Vedanta Resources has bought a 10.4 percent stake in Cairn India, pushing ahead with plans to take control of the Indian oil and gas company despite regulatory delays plaguing the $9.6 billion deal.
Vedanta’s move to acquire Cairn India is part of London-based mining magnate Anil Agarwal’s plans to grab a slice of India’s oil reserves and get exposure to surging demand.
But its agreement to buy a 40 percent to 51 percent stake from Cairn Energy has yet to be cleared by the Indian government. London-listed Vedanta said on Tuesday it expected to own between 51 and 70.4 percent once the deal and an ongoing open offer to Cairn India minority shareholders were complete.
Vedanta said on Tuesday that it bought the stake — 200 million shares — from Malaysia’s national oil corporation Petronas for 331 rupees ($7.40) a share, below the price being offered to minority shareholders in the open offer by Vedanta unit Sesa Goa and reflecting a 1.6 percent discount to Cairn India’s closing price on Monday.
Vedanta said it was offered only the shares it eventually bought. Petronas sold the remainder of its stake, around 4 percent, to foreign portfolio investors, a source familiar with the matter told Reuters.
Analysts said Vedanta’s stake purchase in Cairn India would be useful if it failed to get a big response from minority shareholders for its open offer.
“This is a strategic move by Vedanta, and it makes the open offer inconsequential,” said Jagannadham Thunuguntla, head of research at brokerage SMC Global Securities.
“Vedanta will now be able to get a comfortable controlling stake in Cairn India even if the open offer response is very poor,” he said. “But all this is subjective to the government clearing the deal, and that is an unknown factor.”
Cairn India did not respond to calls seeking comment on the block deal. Petronas confirmed it had sold its stake.
“What this says is (Vedanta) are serious about the deal. They are putting their money where their mouth is, signalling intent and perhaps subtly turning up the pressure (on the Indian government),” a London-based analyst told Reuters.
Vedanta’s deal to buy a majority stake in India’s No. 4 oil and gas firm has been caught up in a dispute over royalty payments, and the two sides have been waiting for government approval for eight months.
The offer by Sesa Goa to buy up to a 20 percent stake in Cairn India was launched on April 11 and closes on April 30.
Thunuguntla said many investors would not tender their shares because the gap between the open offer price and the market price had narrowed significantly.

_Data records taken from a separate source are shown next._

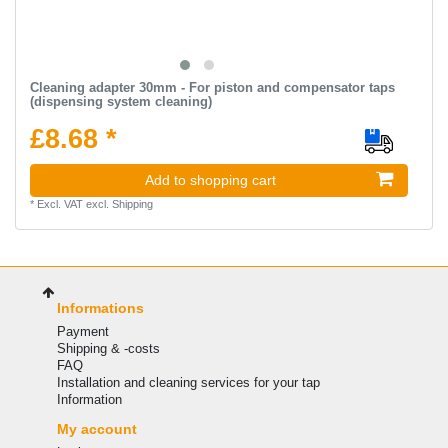
Cleaning adapter 30mm - For piston and compensator taps
(dispensing system cleaning)
£8.68 *
Add to shopping cart
*
Excl. VAT
excl.
Shipping
Informations
Payment
Shipping & -costs
FAQ
Installation and cleaning services for your tap
Information
My account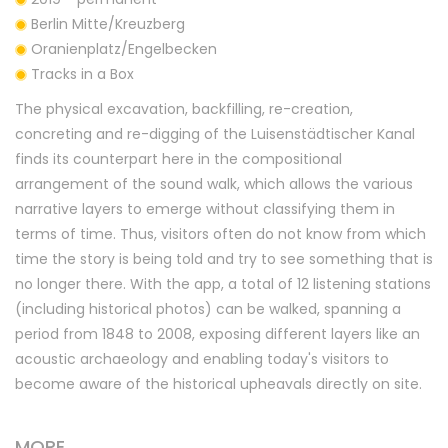
Berlin Mitte/Kreuzberg
Oranienplatz/Engelbecken
Tracks in a Box
The physical excavation, backfilling, re-creation,
concreting and re-digging of the Luisenstädtischer Kanal
finds its counterpart here in the compositional
arrangement of the sound walk, which allows the various
narrative layers to emerge without classifying them in
terms of time. Thus, visitors often do not know from which
time the story is being told and try to see something that is
no longer there. With the app, a total of 12 listening stations
(including historical photos) can be walked, spanning a
period from 1848 to 2008, exposing different layers like an
acoustic archaeology and enabling today's visitors to
become aware of the historical upheavals directly on site.
MORE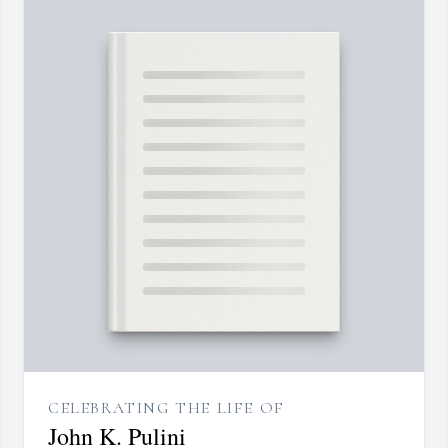
CELEBRATING THE LIFE OF
John K. Pulini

Cairn India shares rose as much as 3 percent after the block deal on Tuesday to touch 346.15 rupees.
At 1330 GMT, Cairn Energy shares were up 1.7 percent in a FTSE index up 0.7 percent. Vedanta shares were up 1.8 percent.
Cairn India saw 283 million shares, or 14.9 percent of its share capital, changing hands in block share market deals on the Bombay Stock Exchange on Tuesday.
Vedanta will join BHP Billiton as the only miners with large oil interests.
It has said Cairn India has the potential to almost double current production to about 240,000 barrels of oil per day — around a quarter of India’s output — allowing it to benefit from rising demand spurred by industrialisation, economic growth and an expanding population.
Bank of America Merrill Lynch represented Petronas in the deal.
Vedanta’s deal to buy Cairn’s India assets, which would be the biggest acquisition in the Indian oil sector, is widely seen as a litmus test for foreign investment into India.
Vedanta and Cairn Energy have extended the deadline to seal the deal to May 20 after they failed to get the approval from the Indian government within the previous deadline of April 15.